Calcaneus Fractures – Causes, Symptoms, Treatment

Calcaneus Fractures

Calcaneus fractures are rare but potentially debilitating injuries. The calcaneus is one of seven tarsal bones and is part of the hind-foot which includes the calcaneus and the talus. The hindfoot articulates with the tibia and fibula creating the ankle joint. The subtalar or calcaneotalar joint accounts for at least some foot and ankle dorsal/plantar flexion. Calcaneal anatomy is demonstrated in Figure 1. Historically a burst fracture of the calcaneus was coined a “Lovers Fracture” as the injury would occur as a suitor would jump off a lover’s balcony to avoid detection. 

Causes of Calcaneus Fractures

Calcaneal fractures are often attributed to shearing stress adjoined with compressive forces combined with a rotary direction (Soeur, 1975[rx]). These forces are typically linked to injuries in which an individual falls from a height, involvement in an automobile accident, or muscular stress where the resulting forces can lead to the trauma of fracture. Overlooked aspects of what can lead to a calcaneal fracture are the roles of osteoporosis and diabetes.

Unfortunately, the prevention of falls and automobile accidents is limited and applies to unique circumstances that should be avoided.

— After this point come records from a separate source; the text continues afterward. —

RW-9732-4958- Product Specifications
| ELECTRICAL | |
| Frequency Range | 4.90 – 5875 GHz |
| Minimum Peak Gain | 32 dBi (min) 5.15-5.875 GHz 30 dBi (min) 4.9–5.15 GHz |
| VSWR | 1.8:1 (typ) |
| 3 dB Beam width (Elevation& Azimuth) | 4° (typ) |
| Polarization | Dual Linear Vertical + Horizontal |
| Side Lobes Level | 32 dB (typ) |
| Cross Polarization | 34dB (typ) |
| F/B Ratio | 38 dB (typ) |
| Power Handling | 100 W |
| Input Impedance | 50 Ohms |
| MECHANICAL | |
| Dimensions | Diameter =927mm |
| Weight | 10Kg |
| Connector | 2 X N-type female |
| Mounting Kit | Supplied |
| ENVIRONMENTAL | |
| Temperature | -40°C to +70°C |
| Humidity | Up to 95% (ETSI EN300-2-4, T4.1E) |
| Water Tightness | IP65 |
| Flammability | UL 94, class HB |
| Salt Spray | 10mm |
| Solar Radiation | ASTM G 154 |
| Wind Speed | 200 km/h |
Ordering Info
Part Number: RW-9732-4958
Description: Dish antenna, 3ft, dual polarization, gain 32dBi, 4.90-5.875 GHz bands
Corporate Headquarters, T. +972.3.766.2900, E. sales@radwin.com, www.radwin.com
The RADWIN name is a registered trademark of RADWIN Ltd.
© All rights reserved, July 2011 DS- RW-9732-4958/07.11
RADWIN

The risk of muscular stress fractures can be reduced through stretching and weight-bearing exercise, such as strength training. In addition, footwear can influence forces that may cause a calcaneal fracture and can prevent them as well. A 2012 study conducted by Salzler[rx] showed that the increasing trend toward minimalist footwear or running barefoot can lead to a variety of stress fractures including that of the calcaneus.

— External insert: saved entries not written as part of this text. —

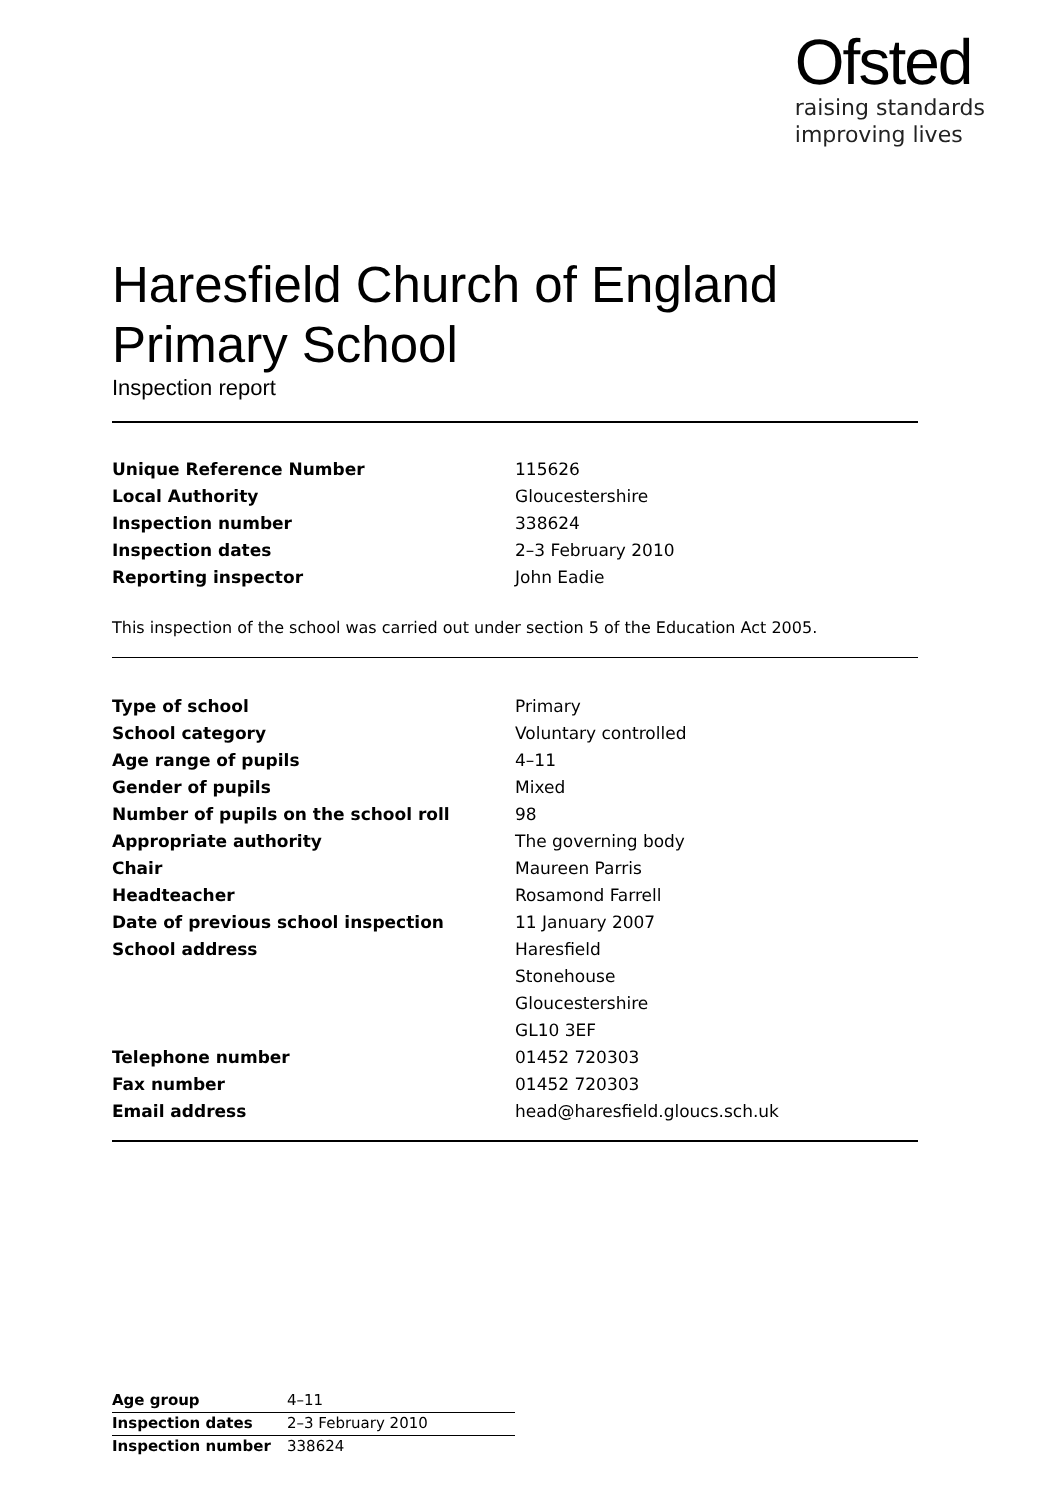Ofsted
raising standards
improving lives
Haresfield Church of England
Primary School
Inspection report
| Unique Reference Number | 115626 |
| Local Authority | Gloucestershire |
| Inspection number | 338624 |
| Inspection dates | 2–3 February 2010 |
| Reporting inspector | John Eadie |
This inspection of the school was carried out under section 5 of the Education Act 2005.
| Type of school | Primary |
| School category | Voluntary controlled |
| Age range of pupils | 4–11 |
| Gender of pupils | Mixed |
| Number of pupils on the school roll | 98 |
| Appropriate authority | The governing body |
| Chair | Maureen Parris |
| Headteacher | Rosamond Farrell |
| Date of previous school inspection | 11 January 2007 |
| School address | Haresfield |
| | Stonehouse |
| | Gloucestershire |
| | GL10 3EF |
| Telephone number | 01452 720303 |
| Fax number | 01452 720303 |
| Email address | head@haresfield.gloucs.sch.uk |
| Age group | 4–11 |
| Inspection dates | 2–3 February 2010 |
| Inspection number | 338624 |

Symptoms of Calcaneus Fractures

The most common symptom is pain over the heel area, especially when the heel is palpated or squeezed. Patients usually have a history of recent trauma to the area or fall from a height. Other symptoms include: inability to bear weight over the involved foot, limited mobility of the foot, and limping. Upon inspection, the examiner may notice swelling, redness, and hematomas. A hematoma extending to the sole of the foot is called “Mondor Sign”, and is pathognomonic for calcaneal fracture.[rx][rx] The heel may also become widened with associated edema due to the displacement of lateral calcaneal border. Soft tissue involvement should be evaluated because of the association with serious complications (see below).[rx][rxrx]

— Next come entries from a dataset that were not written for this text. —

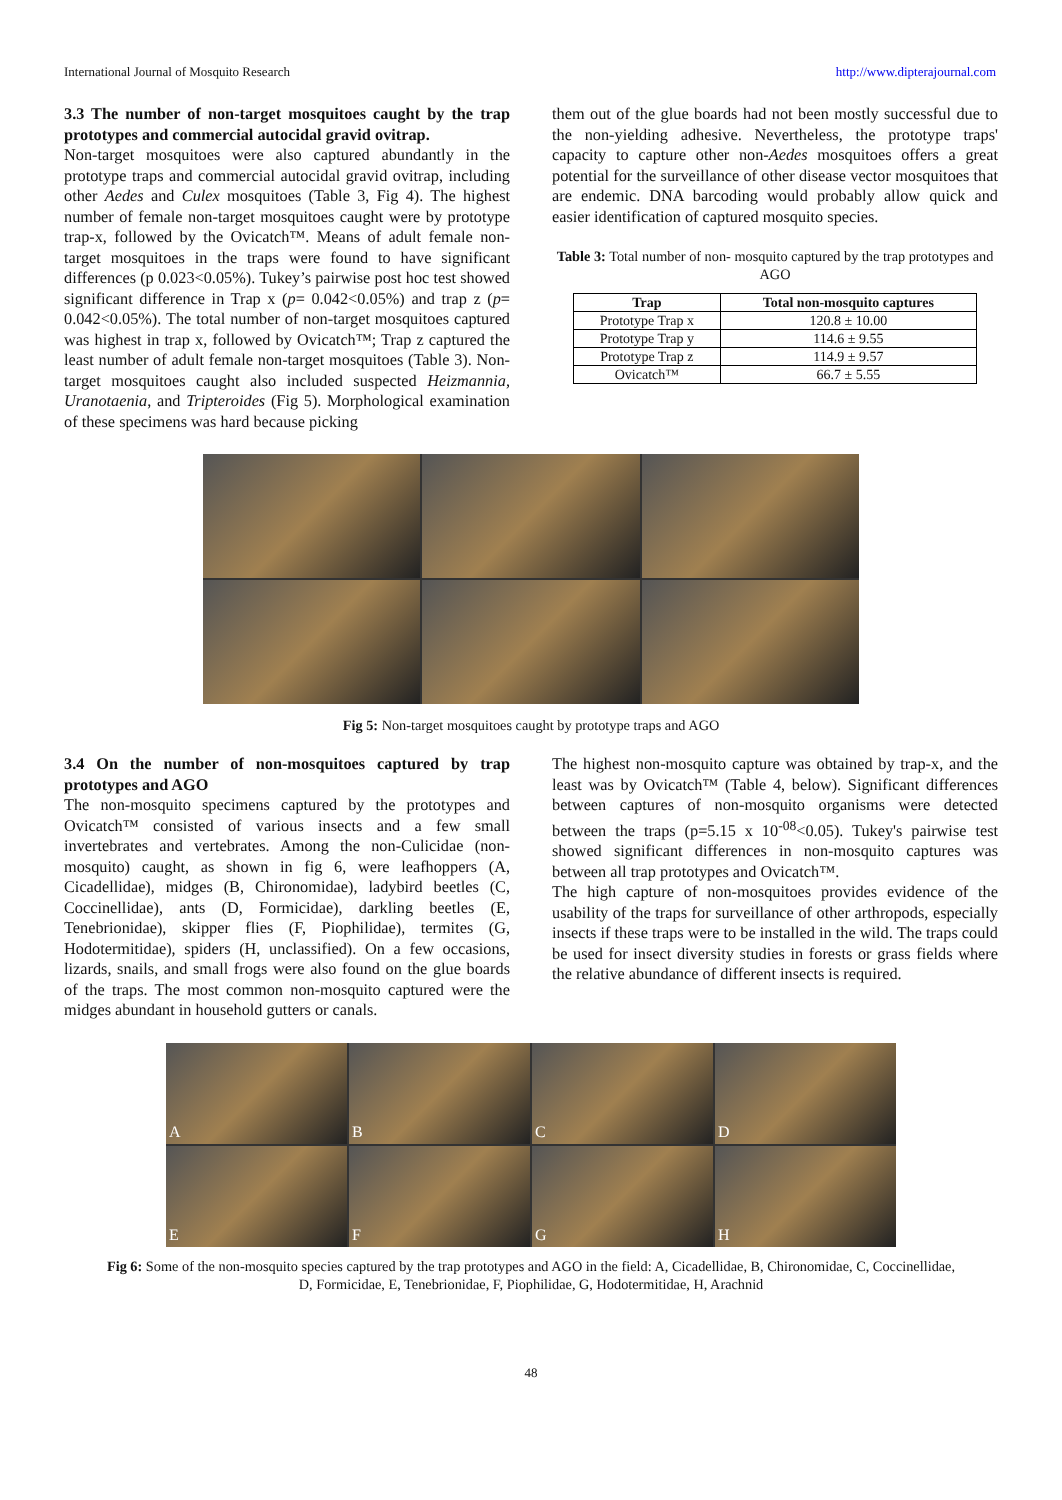International Journal of Mosquito Research http://www.dipterajournal.com
3.3 The number of non-target mosquitoes caught by the trap prototypes and commercial autocidal gravid ovitrap.
Non-target mosquitoes were also captured abundantly in the prototype traps and commercial autocidal gravid ovitrap, including other Aedes and Culex mosquitoes (Table 3, Fig 4). The highest number of female non-target mosquitoes caught were by prototype trap-x, followed by the Ovicatch™. Means of adult female non-target mosquitoes in the traps were found to have significant differences (p 0.023<0.05%). Tukey’s pairwise post hoc test showed significant difference in Trap x (p= 0.042<0.05%) and trap z (p= 0.042<0.05%). The total number of non-target mosquitoes captured was highest in trap x, followed by Ovicatch™; Trap z captured the least number of adult female non-target mosquitoes (Table 3). Non-target mosquitoes caught also included suspected Heizmannia, Uranotaenia, and Tripteroides (Fig 5). Morphological examination of these specimens was hard because picking
them out of the glue boards had not been mostly successful due to the non-yielding adhesive. Nevertheless, the prototype traps' capacity to capture other non-Aedes mosquitoes offers a great potential for the surveillance of other disease vector mosquitoes that are endemic. DNA barcoding would probably allow quick and easier identification of captured mosquito species.
Table 3: Total number of non- mosquito captured by the trap prototypes and AGO
| Trap | Total non-mosquito captures |
| --- | --- |
| Prototype Trap x | 120.8 ± 10.00 |
| Prototype Trap y | 114.6 ± 9.55 |
| Prototype Trap z | 114.9 ± 9.57 |
| Ovicatch™ | 66.7 ± 5.55 |
Fig 5: Non-target mosquitoes caught by prototype traps and AGO
3.4 On the number of non-mosquitoes captured by trap prototypes and AGO
The non-mosquito specimens captured by the prototypes and Ovicatch™ consisted of various insects and a few small invertebrates and vertebrates. Among the non-Culicidae (non-mosquito) caught, as shown in fig 6, were leafhoppers (A, Cicadellidae), midges (B, Chironomidae), ladybird beetles (C, Coccinellidae), ants (D, Formicidae), darkling beetles (E, Tenebrionidae), skipper flies (F, Piophilidae), termites (G, Hodotermitidae), spiders (H, unclassified). On a few occasions, lizards, snails, and small frogs were also found on the glue boards of the traps. The most common non-mosquito captured were the midges abundant in household gutters or canals.
The highest non-mosquito capture was obtained by trap-x, and the least was by Ovicatch™ (Table 4, below). Significant differences between captures of non-mosquito organisms were detected between the traps (p=5.15 x 10<sup>-08</sup><0.05). Tukey's pairwise test showed significant differences in non-mosquito captures was between all trap prototypes and Ovicatch™.
The high capture of non-mosquitoes provides evidence of the usability of the traps for surveillance of other arthropods, especially insects if these traps were to be installed in the wild. The traps could be used for insect diversity studies in forests or grass fields where the relative abundance of different insects is required.
A
B
C
D
E
F
G
H
Fig 6: Some of the non-mosquito species captured by the trap prototypes and AGO in the field: A, Cicadellidae, B, Chironomidae, C, Coccinellidae, D, Formicidae, E, Tenebrionidae, F, Piophilidae, G, Hodotermitidae, H, Arachnid
48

Diagnosis ofCalcaneus Fractures

History

Your doctor in the emergency department may ask the following questions

  • How – How was the fracture created, and, if chronic, why is it still open? (underlying etiology)
  • When – How long has this fracture been present? (e.g., chronic less than 1 month or acute, more than 6 months)
  • What – What anatomy and structure do it involve? (e.g., epidermis, dermis, subcutaneous tissue, fascia, muscle, tendon, bone, arteries, nerves). What comorbidities, economic or social factors do the patient have which might affect their ability to heal the fracture?
  • Where – Where on the body parts is it located? Is it in an area that is difficult to offload, complicated, or keep clean? Is it in an area of high skin tension? Is it near any vital organ and structures such as a major artery?
  • What is your Past – Has your previous medical history of fracture? Are you suffering from any chronic disease, such as hypertension, blood pressure, diabetes mellitus, previous major surgery? What kind of medicine did you take? What is your food habits, geographic location, Alcohol, tea, coffee consumption habit,  anabolic steroid uses for athletes, etc?

Physical

Physical examination is done by your doctor, consisting of palpation of the fracture site, eliciting boney tenderness, edema, swelling. If the fracture is in the dept of a joint, the joint motion, normal movement will aggravate the pain.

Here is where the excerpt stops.